Planet Arrakis

Jeux de rôle, jeux de plateau, prenez ce qui vous plait…

Archive pour Cirande

Mon histoire avec le Jeu de Rôles, par Laurent R.

La parole au Judo Master ; Laurent R., 56 ans, enseignant et professeur de Judo

 

Le Module B2 Keep of the Borderlands,
spécifiquement conçu par Gary Gygax
pour le Basic Set
et des Maîtres de Donjon débutants…

1. Comment avez-vous découvert le jeu de rôle ? Qui vous a initié ? Vous aviez quel âge ? Quel était le nom de votre premier personnage et sa classe de personnage ? À quoi avez-vous joué ? Aviez-vous les règles ? Où vous les étiez-vous procurées ?
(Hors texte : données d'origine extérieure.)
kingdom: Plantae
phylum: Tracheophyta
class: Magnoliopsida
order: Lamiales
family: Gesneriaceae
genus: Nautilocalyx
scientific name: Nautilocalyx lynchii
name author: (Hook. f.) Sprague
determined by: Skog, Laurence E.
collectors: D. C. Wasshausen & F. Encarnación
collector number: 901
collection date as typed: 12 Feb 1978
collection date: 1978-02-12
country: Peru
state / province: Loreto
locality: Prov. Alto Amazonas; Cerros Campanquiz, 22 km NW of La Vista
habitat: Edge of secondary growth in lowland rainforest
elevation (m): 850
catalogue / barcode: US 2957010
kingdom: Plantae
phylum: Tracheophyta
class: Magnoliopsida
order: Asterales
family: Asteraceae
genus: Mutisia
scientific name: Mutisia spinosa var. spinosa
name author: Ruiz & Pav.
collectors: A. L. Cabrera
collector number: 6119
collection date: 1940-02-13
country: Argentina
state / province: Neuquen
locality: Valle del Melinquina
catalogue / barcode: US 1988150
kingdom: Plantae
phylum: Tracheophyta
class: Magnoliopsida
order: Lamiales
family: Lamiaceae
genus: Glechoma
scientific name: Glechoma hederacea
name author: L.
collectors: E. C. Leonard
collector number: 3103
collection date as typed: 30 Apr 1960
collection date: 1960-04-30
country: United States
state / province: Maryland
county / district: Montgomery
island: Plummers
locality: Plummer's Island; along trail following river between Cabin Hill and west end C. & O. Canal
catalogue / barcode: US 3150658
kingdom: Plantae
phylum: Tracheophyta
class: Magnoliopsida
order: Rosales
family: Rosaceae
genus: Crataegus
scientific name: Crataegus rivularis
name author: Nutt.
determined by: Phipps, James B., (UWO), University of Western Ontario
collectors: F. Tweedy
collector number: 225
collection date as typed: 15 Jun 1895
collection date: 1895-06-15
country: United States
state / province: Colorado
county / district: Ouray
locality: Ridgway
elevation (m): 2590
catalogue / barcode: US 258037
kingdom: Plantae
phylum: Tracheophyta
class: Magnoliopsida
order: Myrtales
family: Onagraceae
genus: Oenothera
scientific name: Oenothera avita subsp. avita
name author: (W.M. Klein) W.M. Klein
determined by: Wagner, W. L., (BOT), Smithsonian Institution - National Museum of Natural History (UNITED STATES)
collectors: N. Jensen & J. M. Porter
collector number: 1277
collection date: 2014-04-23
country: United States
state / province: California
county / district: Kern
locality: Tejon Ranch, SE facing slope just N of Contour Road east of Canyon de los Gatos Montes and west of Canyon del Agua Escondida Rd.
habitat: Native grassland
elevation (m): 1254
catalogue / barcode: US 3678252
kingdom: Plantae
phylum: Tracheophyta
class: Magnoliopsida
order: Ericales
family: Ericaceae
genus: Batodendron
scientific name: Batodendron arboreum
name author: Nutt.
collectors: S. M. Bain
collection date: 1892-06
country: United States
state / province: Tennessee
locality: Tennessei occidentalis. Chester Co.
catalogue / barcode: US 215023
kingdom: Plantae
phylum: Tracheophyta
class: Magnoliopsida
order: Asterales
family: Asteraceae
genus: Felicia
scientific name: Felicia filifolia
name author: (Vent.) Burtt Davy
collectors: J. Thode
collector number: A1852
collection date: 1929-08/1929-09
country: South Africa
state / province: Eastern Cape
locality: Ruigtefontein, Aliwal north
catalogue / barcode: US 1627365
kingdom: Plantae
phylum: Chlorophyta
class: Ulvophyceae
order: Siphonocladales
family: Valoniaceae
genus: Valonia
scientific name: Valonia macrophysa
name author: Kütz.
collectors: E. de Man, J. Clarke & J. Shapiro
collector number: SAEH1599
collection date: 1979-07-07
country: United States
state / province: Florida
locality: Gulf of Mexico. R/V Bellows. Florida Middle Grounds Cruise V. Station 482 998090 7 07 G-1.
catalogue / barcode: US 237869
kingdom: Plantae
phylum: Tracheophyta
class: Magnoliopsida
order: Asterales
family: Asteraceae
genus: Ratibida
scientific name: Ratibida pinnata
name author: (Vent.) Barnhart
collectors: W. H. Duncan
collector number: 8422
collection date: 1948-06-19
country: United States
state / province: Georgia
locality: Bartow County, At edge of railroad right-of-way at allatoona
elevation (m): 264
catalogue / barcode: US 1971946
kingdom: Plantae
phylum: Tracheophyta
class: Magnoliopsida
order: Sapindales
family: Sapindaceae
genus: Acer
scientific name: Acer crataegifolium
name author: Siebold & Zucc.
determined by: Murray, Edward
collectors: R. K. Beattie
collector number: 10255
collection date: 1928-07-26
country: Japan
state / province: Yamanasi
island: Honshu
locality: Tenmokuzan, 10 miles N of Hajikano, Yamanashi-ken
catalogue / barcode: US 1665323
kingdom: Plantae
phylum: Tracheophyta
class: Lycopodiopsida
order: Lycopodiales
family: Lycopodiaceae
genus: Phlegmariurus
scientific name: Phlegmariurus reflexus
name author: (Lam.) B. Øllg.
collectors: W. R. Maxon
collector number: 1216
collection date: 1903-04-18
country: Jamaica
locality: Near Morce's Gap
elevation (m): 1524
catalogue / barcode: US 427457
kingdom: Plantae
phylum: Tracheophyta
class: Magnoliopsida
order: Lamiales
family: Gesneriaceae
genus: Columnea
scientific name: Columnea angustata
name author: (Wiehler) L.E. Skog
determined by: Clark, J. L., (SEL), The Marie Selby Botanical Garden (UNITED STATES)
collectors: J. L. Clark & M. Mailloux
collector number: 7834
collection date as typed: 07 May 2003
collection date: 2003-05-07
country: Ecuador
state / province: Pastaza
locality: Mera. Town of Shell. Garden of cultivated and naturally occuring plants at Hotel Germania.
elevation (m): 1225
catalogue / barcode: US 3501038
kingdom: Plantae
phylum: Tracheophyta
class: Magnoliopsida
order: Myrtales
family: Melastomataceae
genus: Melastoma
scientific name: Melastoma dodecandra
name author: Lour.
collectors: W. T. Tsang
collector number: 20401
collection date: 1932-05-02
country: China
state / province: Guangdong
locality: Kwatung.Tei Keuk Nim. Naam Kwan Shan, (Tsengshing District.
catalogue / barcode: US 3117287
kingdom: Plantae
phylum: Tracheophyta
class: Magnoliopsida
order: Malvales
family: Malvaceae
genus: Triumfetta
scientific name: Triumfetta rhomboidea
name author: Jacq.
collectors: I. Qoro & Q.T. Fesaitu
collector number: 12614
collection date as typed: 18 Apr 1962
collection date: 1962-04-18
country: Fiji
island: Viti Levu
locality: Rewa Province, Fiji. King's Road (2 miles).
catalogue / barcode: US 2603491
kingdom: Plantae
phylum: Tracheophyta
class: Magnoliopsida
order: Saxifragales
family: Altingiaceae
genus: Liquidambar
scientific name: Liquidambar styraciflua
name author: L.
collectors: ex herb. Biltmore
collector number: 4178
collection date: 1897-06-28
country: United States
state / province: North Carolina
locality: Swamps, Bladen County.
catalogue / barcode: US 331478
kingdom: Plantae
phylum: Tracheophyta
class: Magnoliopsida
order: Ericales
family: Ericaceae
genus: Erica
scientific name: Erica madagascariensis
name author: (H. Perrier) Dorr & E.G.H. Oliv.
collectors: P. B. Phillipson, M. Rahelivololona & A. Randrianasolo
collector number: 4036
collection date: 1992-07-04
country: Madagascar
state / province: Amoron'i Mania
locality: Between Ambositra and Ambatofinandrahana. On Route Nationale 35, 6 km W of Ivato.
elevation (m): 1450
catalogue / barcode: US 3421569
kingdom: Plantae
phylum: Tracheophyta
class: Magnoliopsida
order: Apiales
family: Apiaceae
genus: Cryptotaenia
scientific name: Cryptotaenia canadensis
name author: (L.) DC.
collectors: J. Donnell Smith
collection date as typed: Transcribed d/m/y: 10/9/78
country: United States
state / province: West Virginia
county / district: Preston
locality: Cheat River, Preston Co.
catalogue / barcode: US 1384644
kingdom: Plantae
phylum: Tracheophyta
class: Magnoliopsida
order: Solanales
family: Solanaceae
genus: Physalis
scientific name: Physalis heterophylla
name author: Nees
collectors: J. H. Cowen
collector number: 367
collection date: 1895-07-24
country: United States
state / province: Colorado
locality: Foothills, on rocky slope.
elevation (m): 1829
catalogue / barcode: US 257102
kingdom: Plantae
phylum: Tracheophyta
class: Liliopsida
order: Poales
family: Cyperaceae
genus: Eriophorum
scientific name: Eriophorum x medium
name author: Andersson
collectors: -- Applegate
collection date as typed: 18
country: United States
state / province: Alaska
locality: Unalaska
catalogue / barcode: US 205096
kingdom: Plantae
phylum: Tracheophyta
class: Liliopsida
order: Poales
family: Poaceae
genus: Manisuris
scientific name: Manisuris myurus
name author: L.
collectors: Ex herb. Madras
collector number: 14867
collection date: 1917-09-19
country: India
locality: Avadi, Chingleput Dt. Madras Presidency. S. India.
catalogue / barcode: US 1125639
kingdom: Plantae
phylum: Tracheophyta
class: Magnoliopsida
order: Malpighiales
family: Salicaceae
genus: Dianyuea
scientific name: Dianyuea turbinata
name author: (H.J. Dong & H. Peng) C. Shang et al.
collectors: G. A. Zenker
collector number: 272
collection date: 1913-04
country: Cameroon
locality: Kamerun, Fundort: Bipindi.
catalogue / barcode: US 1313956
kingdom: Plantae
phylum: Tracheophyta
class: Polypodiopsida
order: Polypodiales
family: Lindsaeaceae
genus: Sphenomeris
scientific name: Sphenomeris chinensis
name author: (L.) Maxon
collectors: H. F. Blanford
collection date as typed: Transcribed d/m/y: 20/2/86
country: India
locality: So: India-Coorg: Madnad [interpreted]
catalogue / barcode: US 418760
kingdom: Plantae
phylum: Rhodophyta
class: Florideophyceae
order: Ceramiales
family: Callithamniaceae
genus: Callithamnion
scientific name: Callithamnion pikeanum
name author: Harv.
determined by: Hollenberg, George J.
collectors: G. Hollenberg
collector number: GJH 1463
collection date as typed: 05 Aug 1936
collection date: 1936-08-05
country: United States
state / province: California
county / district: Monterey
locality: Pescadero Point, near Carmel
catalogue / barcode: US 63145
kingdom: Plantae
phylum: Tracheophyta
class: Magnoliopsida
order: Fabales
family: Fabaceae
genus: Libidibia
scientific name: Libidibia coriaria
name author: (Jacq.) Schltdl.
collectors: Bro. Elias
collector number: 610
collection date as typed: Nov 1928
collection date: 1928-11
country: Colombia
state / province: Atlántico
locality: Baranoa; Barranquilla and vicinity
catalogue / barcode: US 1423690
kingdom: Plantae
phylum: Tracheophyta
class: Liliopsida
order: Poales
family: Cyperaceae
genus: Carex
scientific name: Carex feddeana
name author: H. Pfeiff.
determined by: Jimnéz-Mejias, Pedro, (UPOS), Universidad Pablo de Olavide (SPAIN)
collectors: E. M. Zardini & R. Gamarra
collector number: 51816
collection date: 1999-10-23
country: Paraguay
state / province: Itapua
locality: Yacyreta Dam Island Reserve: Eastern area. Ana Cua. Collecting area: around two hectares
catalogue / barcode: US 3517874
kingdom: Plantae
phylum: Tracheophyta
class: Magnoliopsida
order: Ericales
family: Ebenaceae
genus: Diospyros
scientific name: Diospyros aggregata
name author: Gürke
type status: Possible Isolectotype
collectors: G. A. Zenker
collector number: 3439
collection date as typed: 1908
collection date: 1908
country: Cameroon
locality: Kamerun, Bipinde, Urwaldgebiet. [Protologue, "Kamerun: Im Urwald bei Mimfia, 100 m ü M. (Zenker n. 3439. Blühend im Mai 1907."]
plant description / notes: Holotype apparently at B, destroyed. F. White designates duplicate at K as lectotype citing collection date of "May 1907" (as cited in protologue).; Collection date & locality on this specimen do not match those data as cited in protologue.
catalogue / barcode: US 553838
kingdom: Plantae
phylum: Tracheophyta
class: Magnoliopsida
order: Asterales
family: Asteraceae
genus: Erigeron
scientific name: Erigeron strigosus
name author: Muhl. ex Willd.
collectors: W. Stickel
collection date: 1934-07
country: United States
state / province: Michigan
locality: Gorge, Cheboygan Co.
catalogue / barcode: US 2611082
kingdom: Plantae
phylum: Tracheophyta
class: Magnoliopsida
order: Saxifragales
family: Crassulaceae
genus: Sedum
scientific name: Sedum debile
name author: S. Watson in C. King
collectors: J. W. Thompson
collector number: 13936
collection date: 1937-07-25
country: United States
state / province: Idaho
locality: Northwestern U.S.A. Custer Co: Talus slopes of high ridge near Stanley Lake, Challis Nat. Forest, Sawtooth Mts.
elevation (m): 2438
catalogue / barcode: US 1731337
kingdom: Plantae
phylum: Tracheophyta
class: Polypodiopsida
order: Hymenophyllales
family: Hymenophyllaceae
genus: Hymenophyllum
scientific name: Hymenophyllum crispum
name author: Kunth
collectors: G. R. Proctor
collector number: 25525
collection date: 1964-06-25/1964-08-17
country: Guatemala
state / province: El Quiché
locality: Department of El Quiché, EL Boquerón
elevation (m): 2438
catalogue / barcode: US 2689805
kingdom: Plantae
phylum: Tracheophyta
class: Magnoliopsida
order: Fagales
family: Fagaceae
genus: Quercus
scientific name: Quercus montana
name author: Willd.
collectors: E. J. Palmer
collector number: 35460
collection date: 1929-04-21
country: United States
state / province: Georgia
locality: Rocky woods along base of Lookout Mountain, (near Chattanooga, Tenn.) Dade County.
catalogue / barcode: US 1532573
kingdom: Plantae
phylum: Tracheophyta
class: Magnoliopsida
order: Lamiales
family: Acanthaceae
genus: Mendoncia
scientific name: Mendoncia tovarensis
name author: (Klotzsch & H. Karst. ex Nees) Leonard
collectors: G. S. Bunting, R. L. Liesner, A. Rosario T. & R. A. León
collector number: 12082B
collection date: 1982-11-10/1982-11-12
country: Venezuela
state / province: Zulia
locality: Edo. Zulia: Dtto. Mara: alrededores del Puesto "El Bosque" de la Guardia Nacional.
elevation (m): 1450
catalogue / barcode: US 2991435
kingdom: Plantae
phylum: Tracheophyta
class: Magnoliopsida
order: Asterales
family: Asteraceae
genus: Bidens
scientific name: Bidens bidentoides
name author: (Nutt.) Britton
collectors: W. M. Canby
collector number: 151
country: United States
J’ai commencé à jouer à l’automne 1981. J’allais vers mes dix-huit ans. Ma première partie de Donjons & Dragons était un scénario du commerce nommé Les Grottes du Chaos (NDLR : en fait le légendaire B2 Keep of the Borderlands)

Phil B., un ami, connu en Seconde, avait acheté ce module et avait besoin de joueurs pour le tester. Nous avions l’habitude de jouer à quelques jeux de société, dont Risk. Et ce nouveau concept de Jeu de Rôles, sorte d’enquête/aventure à résoudre avec des joueurs et un arbitre, nommé « Maitre de Jeu », nous rendait très curieux ! Donc ça s’est fait très naturellement.

Je n’ai aucun souvenir de mon personnage. Un voleur sans doute. Les règles, de mémoire, étaient inclues en partie au scénario, mais nous devions déjà avoir le Donjon Master Guide et le Players’ Handbook. Ce qui est sûr, c’est que nous avions les incontournables dés ! Richard D. et Gilles W. étaient de la partie.


Risk « édition rouge » a formé une génération
de wargamers/rôlistes

2. Le jeu régulier : quand avez-vous commencé à jouer régulièrement ? Immédiatement après cette partie, ou plus tard ? Pourquoi ? Qui était votre maître du jeu ? À quoi jouiez-vous ? comment s’appelait cette campagne ? quel était le nom de votre personnage et sa classe de personnage ?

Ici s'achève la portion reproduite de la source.